Domenech was the only finalist recruited by the firm, while Siart and Zacarias both applied for the job. Domenech said the search firm, Heidrick & Struggles, told him the board would choose someone within days of a landmark series of public and private interviews that ended on April 20.

Instead, the board has spent four long days in closed-door meetings and had recently announced it did not intend to make a final choice until early next month.

At the same time, Domenech was being beseeched to stay in Long Island by everyone from his current bosses to his family, he said. A Cuban native who immigrated to New York at the age of 9, Domenech lives on the shores of Long Island with his second wife and 5-year-old daughter. His parents live nearby.

On Tuesday afternoon, he said pressure won out over his aspirations to run a major urban school district. He said he probably would remain in New York for at least three more years, until he reaches early retirement age and can collect his full pension.

“When I went out there [to Los Angeles] I was . . . gung-ho,” he said. “But I’ve become susceptible to the cries of, ‘Don’t go! Please stay!’ ”

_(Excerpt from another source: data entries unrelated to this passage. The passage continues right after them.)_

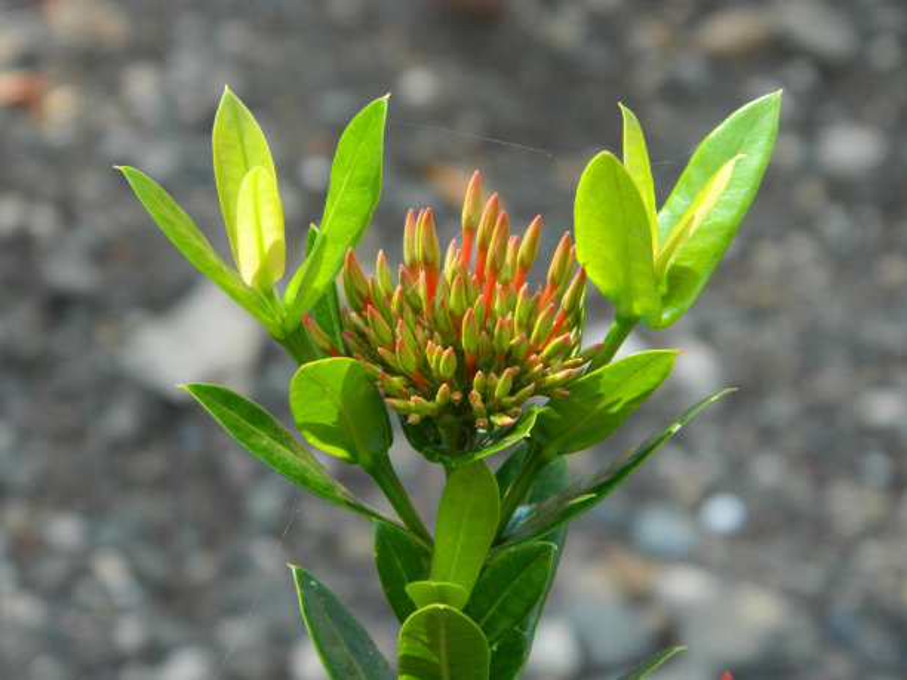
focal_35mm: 103
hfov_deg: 19.1
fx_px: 2699
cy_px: 340
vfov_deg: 14.4
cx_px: 454
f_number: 4.5
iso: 80
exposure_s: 1/60
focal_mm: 18.6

Domenech compared the prolonged waiting period to his experience with the New York City school board, which two years ago chose him to lead that district within 20 minutes of his interview. That board reversed its decision just a day later, however, when New York Mayor Rudolph W. Giuliani intervened.

Advertisement

In Los Angeles, the glib and energetic Domenech created a significant stir at a series of public superintendent candidate forums held at local high schools. After the forums, even some of the strongest Zacarias supporters expressed surprise at how much they liked Domenech’s forthrightness, determination and Spanish-language skills.

News of his withdrawal elicited disappointment from some school-reform advocates, who have long pushed for the board to look beyond district headquarters for a successor to Thompson. District records show only two instances of an outsider being hired.

One reformer, who asked not to be named, said he blamed the board for not knowing a star when they had one in their grasp.

Another, LEARN president Mike Roos, said, “It’s really too bad. . . . He distinguished himself in the community forums, and I understand that board members are getting a lot of calls on his behalf.”

Roos, who joined other community leaders in pushing for the public forums with the three finalists, did not endorse any of the candidates, but said he thought Domenech was a strong contender.

A superintendent for 19 years for New York public schools, Domenech had campaigned for the Los Angeles job on a platform of being a catalyst for change. He highlighted his accomplishments in coordinating the state’s takeover of Long Island’s poorest district as evidence that he could handle the far larger Los Angeles system.

Advertisement

Domenech moved quickly in the 2,800-student Roosevelt Union Free School District, a cluster of predominantly black schools in western Long Island. He kicked things off nearly two years ago with an edict that all students be enrolled in college prep courses and ordered a top-to-bottom paint job of the tattered junior-senior high school campus.

As a result, last year more than 300 high school students passed Regents exams--a state test of academic knowledge--compared to just four students the year before the takeover.

In the process, however, Domenech ruffled many local feathers. His comment in his original report to the state about the Roosevelt district--that it was an example of child neglect, if not abuse--is a sore point even today among his critics in that community. Questions about such brashness arose in Los Angeles as well.

Domenech said he became concerned about the need for leadership continuity at Roosevelt after returning Tuesday from making a presentation on progress and problems in the district to the New York Board of Regents. During that meeting, numerous state officials stopped Domenech and begged him to reconsider his application for the Los Angeles job.

New York state schools Chancellor Carl T. Hayden described Domenech as “an extraordinarily gifted executive, with a lot of credibility in Long Island,” and said he would hate to lose Domenech’s expertise at the helm of New York’s first-ever school district takeover, which is frequently cited as a warning to other fumbling districts.